A group of physicists breaks a record by keeping an artificial bubble intact for more than a year

A group of physicists led by Aymeric Roux, from the University of Lille (France), has broken a record by keeping an artificial bubble intact for 465 days, as explained in an article published this Tuesday in the journal Physical Review Fluids.

The text indicates that, in general, three things contribute to a bubble's short lifespan in an atmospheric environment: gravity, which can drain material from the bubble membrane; evaporation, which can decrease the amount of liquid present; and the presence of tiny nuclei in the air, which can destabilize it.

To try to extend the lifespan of the bubbles, the scientists experimented with 'gas marbles' containing nylon particles—some water-based and some glycerol and water-based—to see if they could make them stay intact for a long time. time frame.

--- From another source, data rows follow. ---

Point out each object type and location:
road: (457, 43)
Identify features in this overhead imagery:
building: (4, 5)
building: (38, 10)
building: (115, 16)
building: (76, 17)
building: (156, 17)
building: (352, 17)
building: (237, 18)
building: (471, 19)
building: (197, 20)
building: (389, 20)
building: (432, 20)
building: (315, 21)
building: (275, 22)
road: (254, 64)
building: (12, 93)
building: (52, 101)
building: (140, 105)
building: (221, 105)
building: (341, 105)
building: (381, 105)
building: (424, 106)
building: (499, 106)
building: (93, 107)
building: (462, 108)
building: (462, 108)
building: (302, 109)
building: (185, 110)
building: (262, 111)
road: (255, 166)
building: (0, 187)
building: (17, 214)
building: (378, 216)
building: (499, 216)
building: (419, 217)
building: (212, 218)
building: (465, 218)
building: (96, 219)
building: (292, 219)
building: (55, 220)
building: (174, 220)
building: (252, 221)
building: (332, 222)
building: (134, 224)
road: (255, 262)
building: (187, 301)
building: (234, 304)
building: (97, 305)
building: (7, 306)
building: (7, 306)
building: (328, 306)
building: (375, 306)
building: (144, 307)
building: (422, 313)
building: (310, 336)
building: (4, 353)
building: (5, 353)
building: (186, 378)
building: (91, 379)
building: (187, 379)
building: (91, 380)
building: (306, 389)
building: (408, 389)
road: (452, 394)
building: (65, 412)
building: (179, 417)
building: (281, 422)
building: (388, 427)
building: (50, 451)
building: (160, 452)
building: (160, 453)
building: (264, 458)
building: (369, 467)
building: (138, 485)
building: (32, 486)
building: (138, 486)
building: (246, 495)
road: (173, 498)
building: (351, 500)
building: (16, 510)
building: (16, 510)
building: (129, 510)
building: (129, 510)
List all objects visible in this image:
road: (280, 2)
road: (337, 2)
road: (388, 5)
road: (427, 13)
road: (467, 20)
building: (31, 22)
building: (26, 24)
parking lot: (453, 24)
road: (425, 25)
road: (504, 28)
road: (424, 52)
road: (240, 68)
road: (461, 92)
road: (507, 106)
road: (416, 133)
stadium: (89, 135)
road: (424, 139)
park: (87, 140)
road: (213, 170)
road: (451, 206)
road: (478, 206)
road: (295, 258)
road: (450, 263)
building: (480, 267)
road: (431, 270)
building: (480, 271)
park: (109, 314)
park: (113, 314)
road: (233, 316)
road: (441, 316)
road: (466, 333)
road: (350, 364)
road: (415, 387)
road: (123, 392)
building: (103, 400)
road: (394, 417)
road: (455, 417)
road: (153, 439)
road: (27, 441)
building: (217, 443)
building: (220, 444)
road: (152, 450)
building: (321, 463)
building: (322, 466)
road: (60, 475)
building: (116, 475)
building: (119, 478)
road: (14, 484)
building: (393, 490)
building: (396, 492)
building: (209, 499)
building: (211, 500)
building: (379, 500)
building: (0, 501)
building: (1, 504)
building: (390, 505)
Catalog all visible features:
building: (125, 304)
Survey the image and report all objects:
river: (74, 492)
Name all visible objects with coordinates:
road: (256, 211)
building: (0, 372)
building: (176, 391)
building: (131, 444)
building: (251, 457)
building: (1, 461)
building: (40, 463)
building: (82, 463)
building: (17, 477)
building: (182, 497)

The former only survived between 6 and 60 minutes, while the latter lasted between 101 and 465 days thanks to the presence of glycerol, a material that absorbs moisture from the surrounding environment or from the atmosphere and replenishes it. Also, the nylon prevents the membrane from draining by gravity.

"We have shown that air bubbles that maintain their integrity for more than a year can be produced in a simple way by replacing the surfactants with partially wet particles and the water with a mixture of water and glycerol," says the study.

The team of physicists also built a detailed model of the material's properties and used it to create other structures, such as a pyramid stretched on a metal frame, by dipping it into the material and slowly pulling it out. One of them has already lasted more than 370 days.

These achievements could help the scientific community develop an entirely new class of objects from this mixture of materials, which would have physical and chemical properties that have yet to be investigated.